May 25, 2017 update: We still haven’t found a way to keep the band program. As it stands, there will, of course, be a band program, for Grade 7, twice a week, 50min each. And there will be a music teacher who visits all the K-4 (K-3 Montessori) classrooms. But no-one I’ve heard from is able to tell me how to keep the music we’ve seen for the past decade at Sunnyside. The current band program spends at least 14hrs per week on sectionals for trumpets, saxophones, flutes, drums, clarinets, etc…plus jazz band practices and concert band practices. Early morning, after school, lunch times…it would be such a shame to lose this one-of-a-kind program.
Thank you to all the parents who’ve written the school district! Keep writing, and if you haven’t written, take a minute or two to write in! I still have hope that someone will find a solution. Here’s the contact info you’ll want: https://www.surreyschools.ca/departments/SECT/Trustees/contacttheboard/Pages/default.aspx
Original post: As Sunnyside Elementary in Surrey, BC braces for next year’s influx of students, growing pains are being strongly felt by its award-winning music program. For years, Sunnyside Elementary has won top honours for its stunning band program.
This elementary band program competes with secondary school bands, because it is too advanced for most elementary schools. Secondary students regularly come to Sunnyside to play with the Jazz Band.
But next year, the state-of-the-art, specially-designed band room in the newly built school might be converted to classroom space.
The province needs to supply enough portables like this one
so that the band room can remain where it is. With high demand for portables from schools throughout BC, we don’t know if that will happen. The school might try to put the band program in a portable: a band program this size doesn’t fit.

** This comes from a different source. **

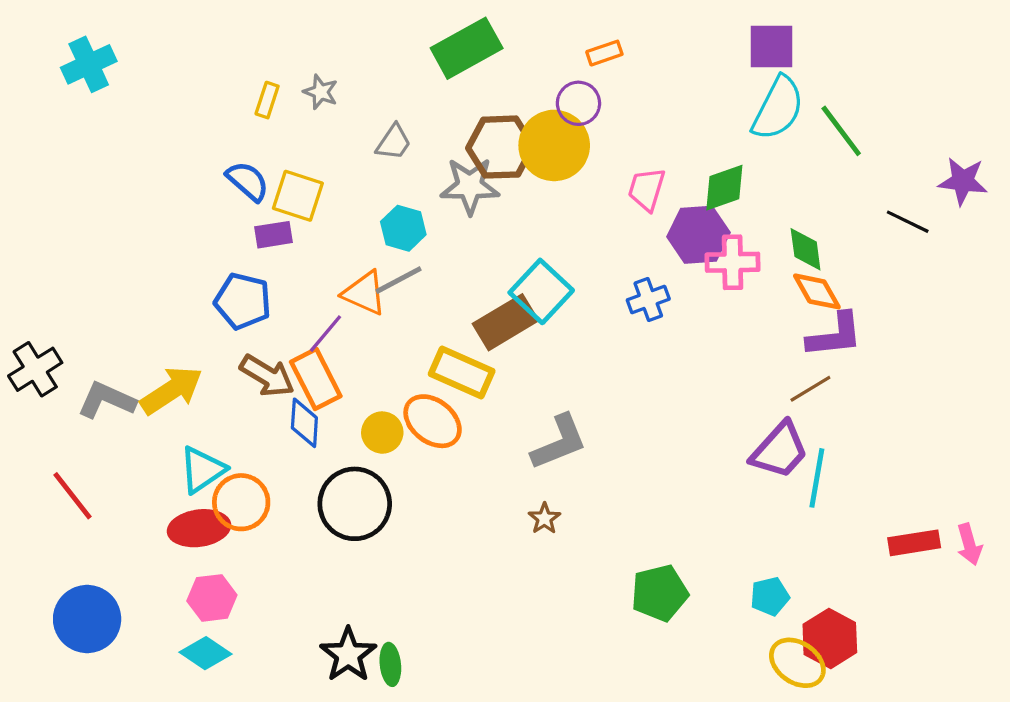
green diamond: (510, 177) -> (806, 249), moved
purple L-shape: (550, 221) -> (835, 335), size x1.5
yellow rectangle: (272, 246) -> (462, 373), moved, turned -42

The current music room has enough xylophones for an entire classroom, stored in a special room at the back during band practice and brought out again for class practice.
It may be that the band program will have to shift to some other school that’s not seeing so much pressure from urbanization. Many students come to Sunnyside knowing the band program is stellar. It’s sad that a school with hundreds more students receives fewer and fewer resources than it did before.

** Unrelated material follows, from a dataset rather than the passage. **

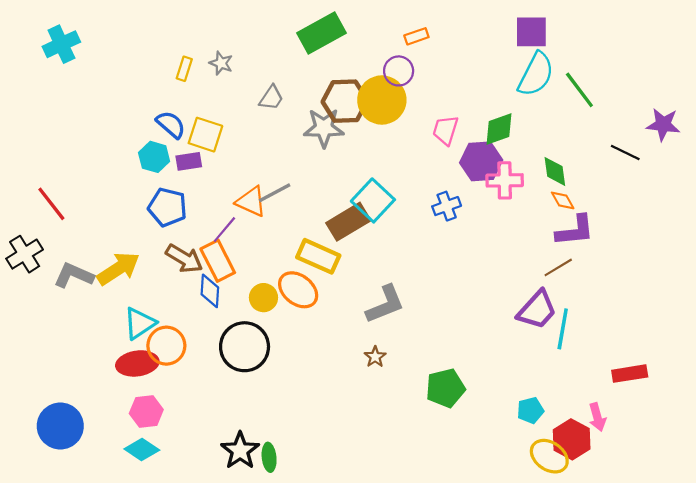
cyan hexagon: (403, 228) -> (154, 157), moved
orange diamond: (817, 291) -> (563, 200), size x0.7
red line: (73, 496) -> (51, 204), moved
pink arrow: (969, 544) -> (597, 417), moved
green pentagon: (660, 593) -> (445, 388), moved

The new Sunnyside Elementary was built for about 420 students in 2014, with beautiful architecture, a large music room, a spacious gymnasium, and large playing fields.
That year, the area around the school was still forested. Surrey and the Province knew that the entire area was slated to be urbanized, with hundreds of townhouses being planned all around the school. They could have built a school for projected numbers, but that’s against policy.

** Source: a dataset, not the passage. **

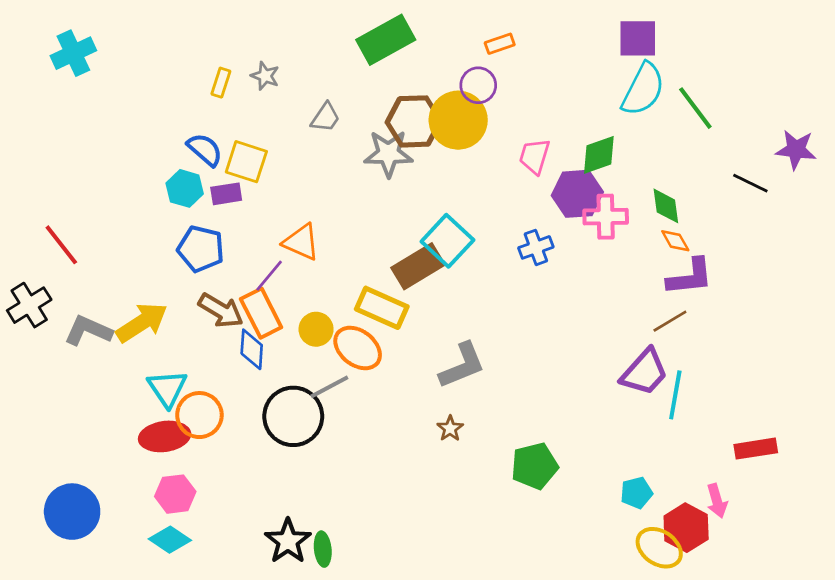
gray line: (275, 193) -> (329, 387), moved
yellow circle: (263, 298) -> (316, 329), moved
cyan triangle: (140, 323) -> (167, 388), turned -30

The school now houses over 600 students, with five portables on site.
The portables have no air conditioning, no running water, and no washrooms. There is one playground the school PAC has been able to fund so far. The school runs on a split bell schedule so that half the school is at recess at a time. New teachers struggle to furnish their classrooms, and observant parents donate badly-needed shelving and extra funds to support basic materials for their children.
The school was built to be expanded; the contractors knew it would be required to house many more students. But expanding the building doesn’t seem to be on the Province’s priority list.
Sunnyside Elementary is an example of the problems faced throughout Surrey. Development is outpacing infrastructure, and new residents rarely know the challenges they will face after they buy their new home. Sunnyside Elementary was built beautifully for 400 students; it may well be forced to house over 700. What will happen to programs like the award-winning jazz band? Instead of benefitting from added resources that could be available in an urban setting, the school will suffer from lack of space and funding, even as new residents flood to hundreds of newly-built homes.